We had more than a few troubles migrating to Oracle 10, in our production environment. We are using a clustered server, with 3 nodes, so it should be blindingly fast.

I’ll sum up our biggest issues (we had) :

  1. Sequences : we used a sequence to make sure the messages we send, can be ordered. Somehow our sequence was set to “NO ORDER”, but in a single-node environment this always works. In our environment, we suddenly go gaps, leaps, depending on which node you were connected to. This seemingly unexplainable behaviour (sequences are always in order, so the error must be something else), was luckily quickly discovered (are they really?), and easily fixed.
  2. ORA-01483 : all our c++ server software, running on NT, is built using C++ Builder and BDE. We have had troubles like hell with “max open cursor” problems. So, fix, or workaround : count maximum open cursors, if this approaches the database maximum, re-connect to the database. Dirty, but it works. So, in Oracle 8, we had upped the SESSION_CACHED_CURSORS to 250. When we did the same in the Oracle 10g, suddenly, out of the blue appeared the ORA-01483 error. Whammo !! It took us quite a while to figure out what exactly caused the errors. Resetting the aforementioned to it’s default value fixed that problem.
  3. Database drop-out : every night our database just crashes, hangs. This is related to “open cursors problem”. Our applications count the amount of open cursors using the v$-tables, which apparently after a while causes Oracle to hang.

    Here is the query which correctly counts the open cursors given the program name :

    select distinct a.value, s.sid, s.machine, s.program, s.inst_id, s.server
      from gv$sesstat a, gv$statname b, gv$session s
      where a.statistic# = b.statistic# and b.name = 'opened cursors current'
        and s.sid = a.sid and s.inst_id = a.inst_id and upper(s.program) like '[program-name]%'
    order by 1 desc
    

    The query we used before, was :

    select count(*) from v$open_cursor where sid=:sid

    To solve this, i changed the server-process causing the database to hang each night, to use DOA instead of BDE. Apparently this also alleviates our open cursor problem. I did notice that open cursors, using DOA, are only really closed in Oracle after a commit. This is taken into production tonight, let’s hope it will finally improve our databases up-time.
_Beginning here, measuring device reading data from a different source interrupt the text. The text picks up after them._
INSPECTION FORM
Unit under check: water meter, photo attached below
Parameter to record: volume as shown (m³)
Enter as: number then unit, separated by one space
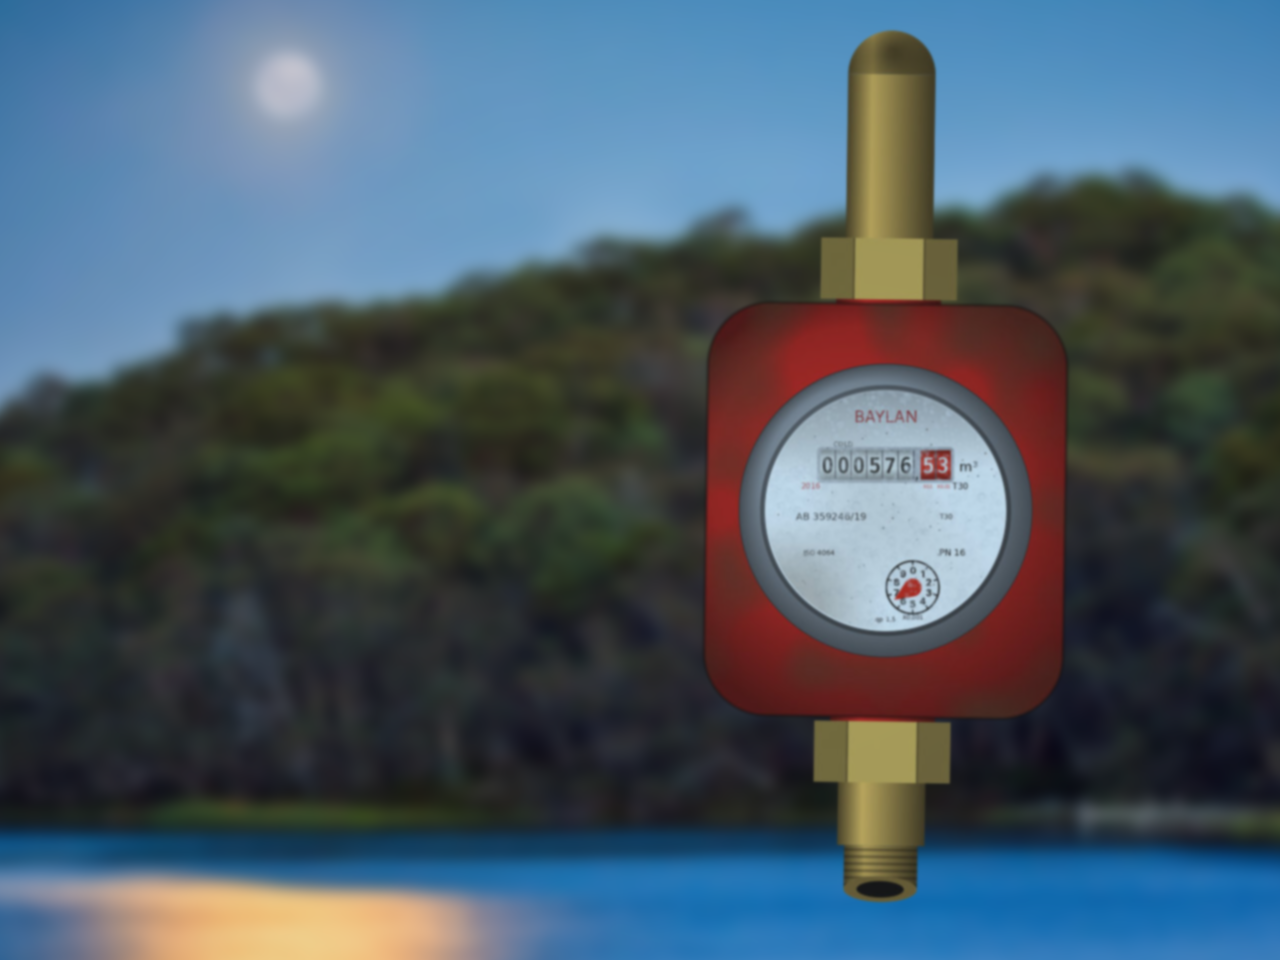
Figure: 576.536 m³
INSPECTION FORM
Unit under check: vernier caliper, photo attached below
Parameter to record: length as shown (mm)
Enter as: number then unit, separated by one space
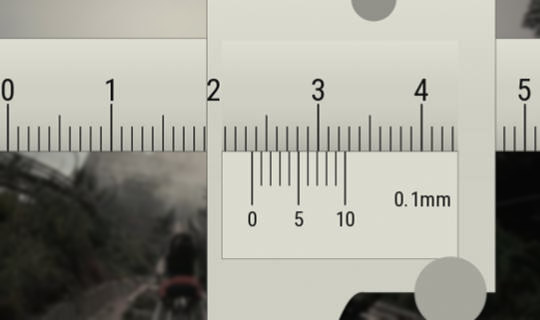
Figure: 23.6 mm
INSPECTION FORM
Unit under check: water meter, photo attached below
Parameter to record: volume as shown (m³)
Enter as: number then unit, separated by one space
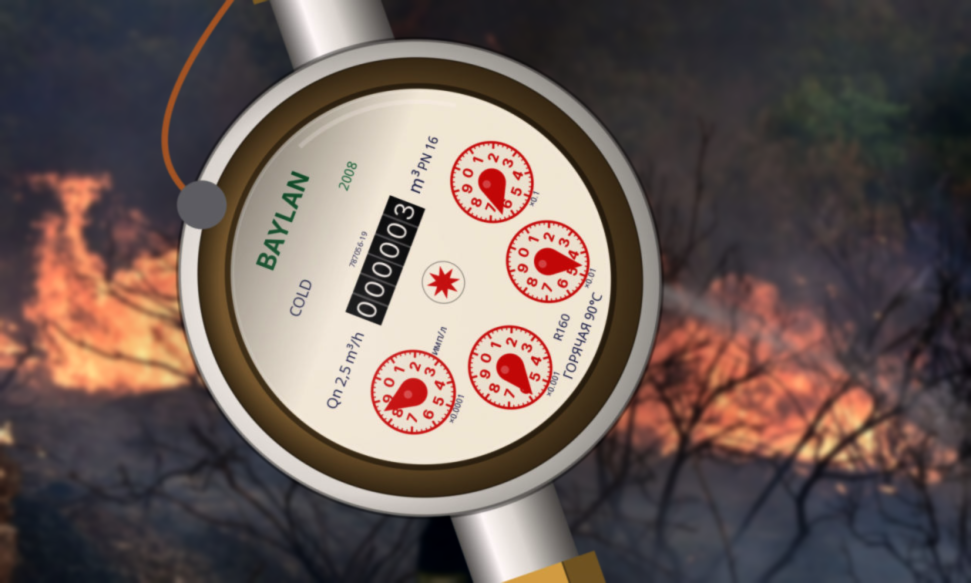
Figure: 3.6458 m³
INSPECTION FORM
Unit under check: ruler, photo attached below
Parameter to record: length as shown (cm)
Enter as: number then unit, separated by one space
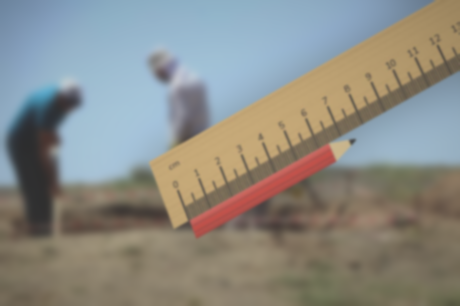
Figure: 7.5 cm
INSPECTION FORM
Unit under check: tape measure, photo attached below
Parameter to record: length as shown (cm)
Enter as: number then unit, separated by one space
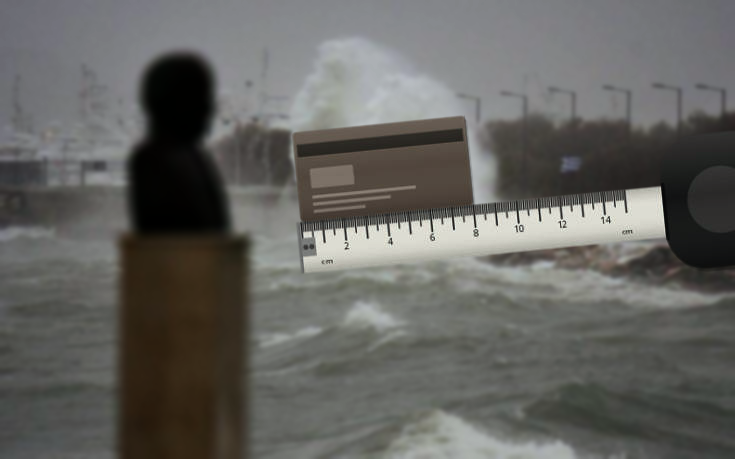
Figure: 8 cm
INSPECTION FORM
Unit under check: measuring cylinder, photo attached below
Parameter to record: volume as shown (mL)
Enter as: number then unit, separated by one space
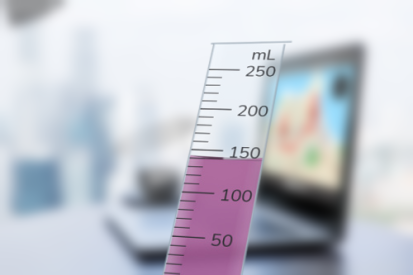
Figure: 140 mL
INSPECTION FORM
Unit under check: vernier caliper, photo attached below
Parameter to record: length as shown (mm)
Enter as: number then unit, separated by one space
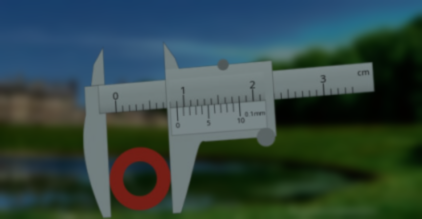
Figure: 9.0 mm
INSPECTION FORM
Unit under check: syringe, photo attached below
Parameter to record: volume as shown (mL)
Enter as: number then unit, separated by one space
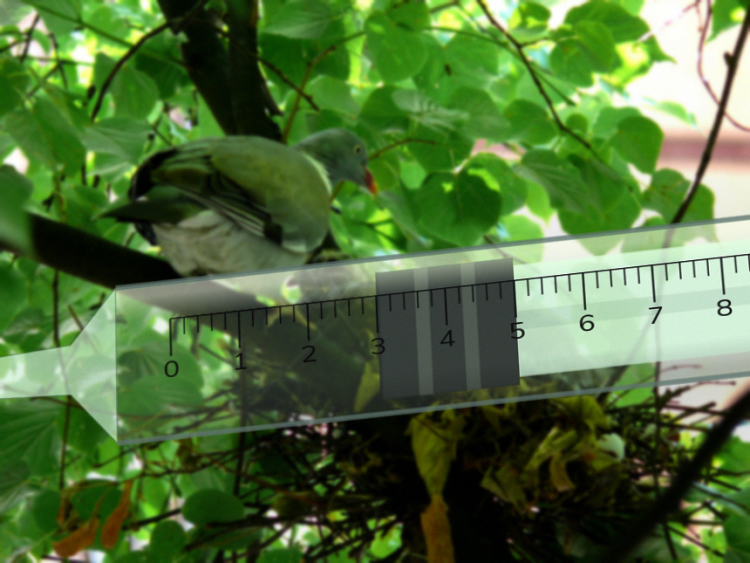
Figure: 3 mL
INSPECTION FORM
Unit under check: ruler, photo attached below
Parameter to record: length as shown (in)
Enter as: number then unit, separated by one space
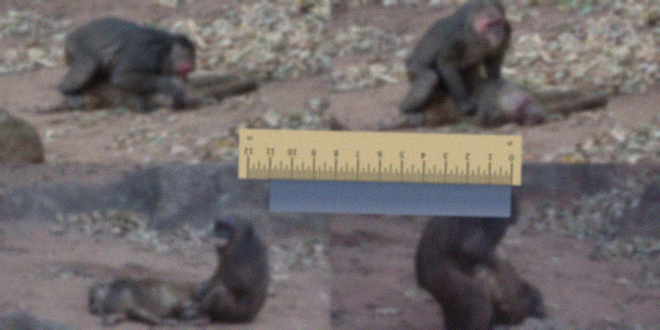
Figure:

For the moment we manually stop and start our database twice a day, in a controlled way, in the hope our database can keep up for the rest of the time. Oracle are looking into our case, i am not quite sure why our setup is different than the rest of the world.

It has been a very hectic two weeks. Finally we are reaching a somewhat stable environment, although it still requires a lot of manual intervention to keep it running smoothly.